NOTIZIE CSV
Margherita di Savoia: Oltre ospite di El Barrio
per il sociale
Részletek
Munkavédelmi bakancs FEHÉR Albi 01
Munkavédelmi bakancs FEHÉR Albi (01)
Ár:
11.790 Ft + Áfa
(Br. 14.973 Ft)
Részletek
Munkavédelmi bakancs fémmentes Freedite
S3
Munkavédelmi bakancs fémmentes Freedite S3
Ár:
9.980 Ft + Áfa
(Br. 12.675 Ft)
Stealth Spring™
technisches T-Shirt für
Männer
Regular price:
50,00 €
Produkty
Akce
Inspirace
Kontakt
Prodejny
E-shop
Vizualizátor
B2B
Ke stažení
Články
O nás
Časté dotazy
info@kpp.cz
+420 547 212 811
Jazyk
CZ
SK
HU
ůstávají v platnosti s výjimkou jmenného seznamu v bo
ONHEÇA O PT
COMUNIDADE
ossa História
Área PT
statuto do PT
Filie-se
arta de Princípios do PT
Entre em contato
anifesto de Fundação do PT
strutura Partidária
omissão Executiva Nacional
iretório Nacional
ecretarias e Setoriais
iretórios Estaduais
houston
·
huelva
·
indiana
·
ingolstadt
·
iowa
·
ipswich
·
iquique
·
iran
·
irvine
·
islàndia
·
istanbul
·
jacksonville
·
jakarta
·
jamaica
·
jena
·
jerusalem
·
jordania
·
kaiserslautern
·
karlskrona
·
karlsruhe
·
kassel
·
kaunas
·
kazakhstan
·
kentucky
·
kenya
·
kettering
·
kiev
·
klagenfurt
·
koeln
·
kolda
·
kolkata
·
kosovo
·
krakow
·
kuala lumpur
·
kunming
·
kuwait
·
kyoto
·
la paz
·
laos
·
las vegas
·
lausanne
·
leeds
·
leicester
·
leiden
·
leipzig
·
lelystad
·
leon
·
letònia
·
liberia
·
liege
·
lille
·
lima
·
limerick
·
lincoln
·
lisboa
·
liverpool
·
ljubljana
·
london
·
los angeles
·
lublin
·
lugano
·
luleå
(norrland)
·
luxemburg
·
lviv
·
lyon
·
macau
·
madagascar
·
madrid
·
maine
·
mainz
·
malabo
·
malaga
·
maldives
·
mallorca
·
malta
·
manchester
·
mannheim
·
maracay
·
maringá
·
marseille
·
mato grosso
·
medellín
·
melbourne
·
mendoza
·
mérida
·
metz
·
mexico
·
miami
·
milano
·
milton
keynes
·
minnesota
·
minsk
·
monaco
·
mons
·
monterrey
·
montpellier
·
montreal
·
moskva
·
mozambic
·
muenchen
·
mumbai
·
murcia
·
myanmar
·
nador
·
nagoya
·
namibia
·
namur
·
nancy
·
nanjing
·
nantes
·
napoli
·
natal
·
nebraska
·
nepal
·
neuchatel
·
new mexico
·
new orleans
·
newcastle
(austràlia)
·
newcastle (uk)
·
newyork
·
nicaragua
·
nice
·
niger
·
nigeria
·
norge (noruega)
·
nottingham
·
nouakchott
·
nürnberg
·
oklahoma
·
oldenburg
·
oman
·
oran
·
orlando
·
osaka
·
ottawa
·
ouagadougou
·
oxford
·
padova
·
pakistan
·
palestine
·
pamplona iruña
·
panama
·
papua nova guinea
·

---

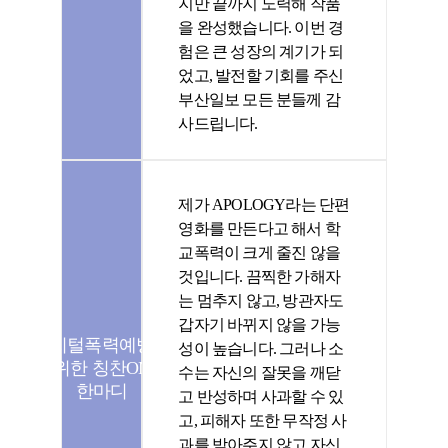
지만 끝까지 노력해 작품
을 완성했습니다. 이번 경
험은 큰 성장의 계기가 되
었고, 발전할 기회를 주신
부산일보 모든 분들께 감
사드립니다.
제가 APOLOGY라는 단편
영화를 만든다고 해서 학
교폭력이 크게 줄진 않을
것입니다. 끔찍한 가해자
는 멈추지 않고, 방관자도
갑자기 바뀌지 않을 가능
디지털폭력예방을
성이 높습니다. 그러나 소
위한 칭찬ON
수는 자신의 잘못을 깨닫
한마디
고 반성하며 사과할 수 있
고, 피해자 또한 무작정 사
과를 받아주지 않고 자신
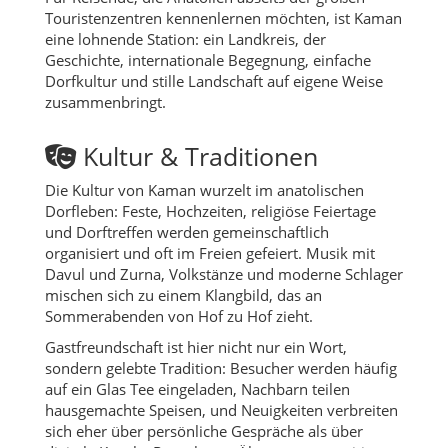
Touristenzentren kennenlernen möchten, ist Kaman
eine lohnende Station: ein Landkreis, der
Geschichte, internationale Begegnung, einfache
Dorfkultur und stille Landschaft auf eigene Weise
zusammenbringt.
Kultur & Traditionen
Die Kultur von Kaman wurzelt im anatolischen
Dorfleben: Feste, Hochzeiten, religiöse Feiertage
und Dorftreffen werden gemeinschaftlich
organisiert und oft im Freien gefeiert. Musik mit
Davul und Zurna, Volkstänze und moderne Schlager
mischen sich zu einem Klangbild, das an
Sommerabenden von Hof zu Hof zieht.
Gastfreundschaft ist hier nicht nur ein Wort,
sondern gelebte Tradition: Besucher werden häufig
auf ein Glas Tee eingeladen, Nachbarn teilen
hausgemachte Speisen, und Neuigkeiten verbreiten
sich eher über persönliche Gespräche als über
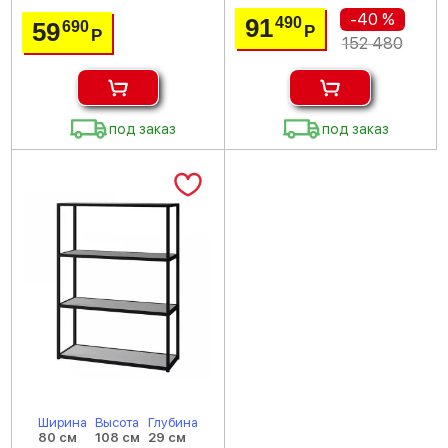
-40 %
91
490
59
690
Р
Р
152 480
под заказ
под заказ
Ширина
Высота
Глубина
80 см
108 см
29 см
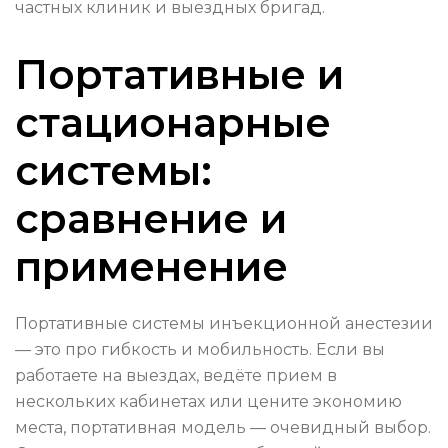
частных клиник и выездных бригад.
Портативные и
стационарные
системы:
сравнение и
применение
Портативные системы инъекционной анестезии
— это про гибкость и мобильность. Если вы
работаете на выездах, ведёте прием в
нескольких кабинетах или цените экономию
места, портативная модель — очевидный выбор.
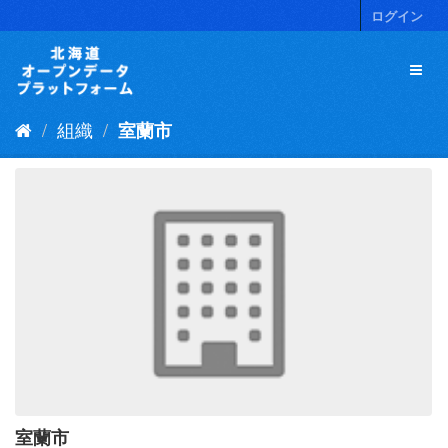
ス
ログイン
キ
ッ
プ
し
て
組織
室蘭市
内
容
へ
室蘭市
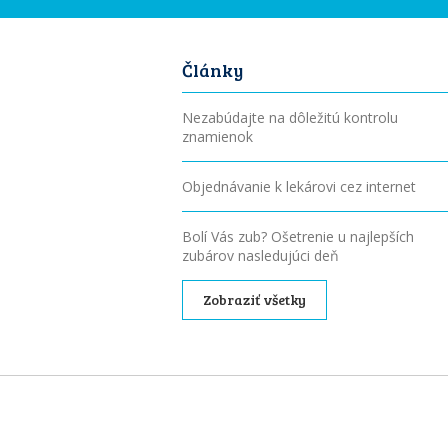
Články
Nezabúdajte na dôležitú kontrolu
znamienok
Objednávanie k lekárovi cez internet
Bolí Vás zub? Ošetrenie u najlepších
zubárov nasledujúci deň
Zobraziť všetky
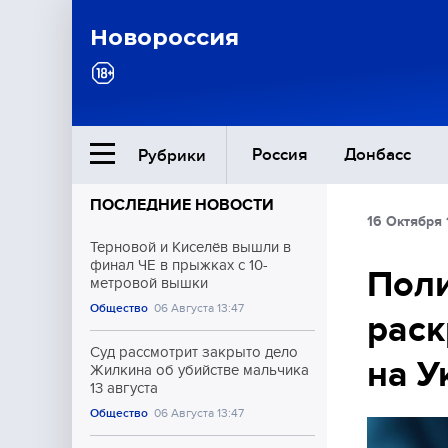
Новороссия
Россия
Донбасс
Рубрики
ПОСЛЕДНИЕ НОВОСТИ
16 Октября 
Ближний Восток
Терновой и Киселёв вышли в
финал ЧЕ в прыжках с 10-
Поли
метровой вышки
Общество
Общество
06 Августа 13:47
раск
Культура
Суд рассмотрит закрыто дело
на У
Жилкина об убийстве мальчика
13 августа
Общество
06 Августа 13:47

--

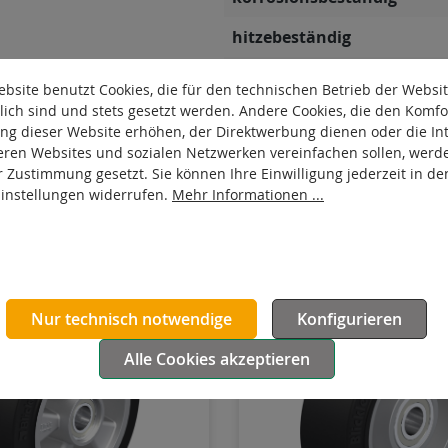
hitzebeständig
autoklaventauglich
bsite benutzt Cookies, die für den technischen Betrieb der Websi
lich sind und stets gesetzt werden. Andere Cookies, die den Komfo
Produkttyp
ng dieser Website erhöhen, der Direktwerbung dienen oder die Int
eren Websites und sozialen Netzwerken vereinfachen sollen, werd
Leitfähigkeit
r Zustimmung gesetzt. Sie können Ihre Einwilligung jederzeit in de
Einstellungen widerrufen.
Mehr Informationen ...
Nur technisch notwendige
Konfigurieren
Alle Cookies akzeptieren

__Written task__. Pick out and copy each line in the items that contains the word "sich". Uppercase and lowercase letters must match.

__Output of the task__.
mischen sich zu einem Klangbild, das an
sich eher über persönliche Gespräche als über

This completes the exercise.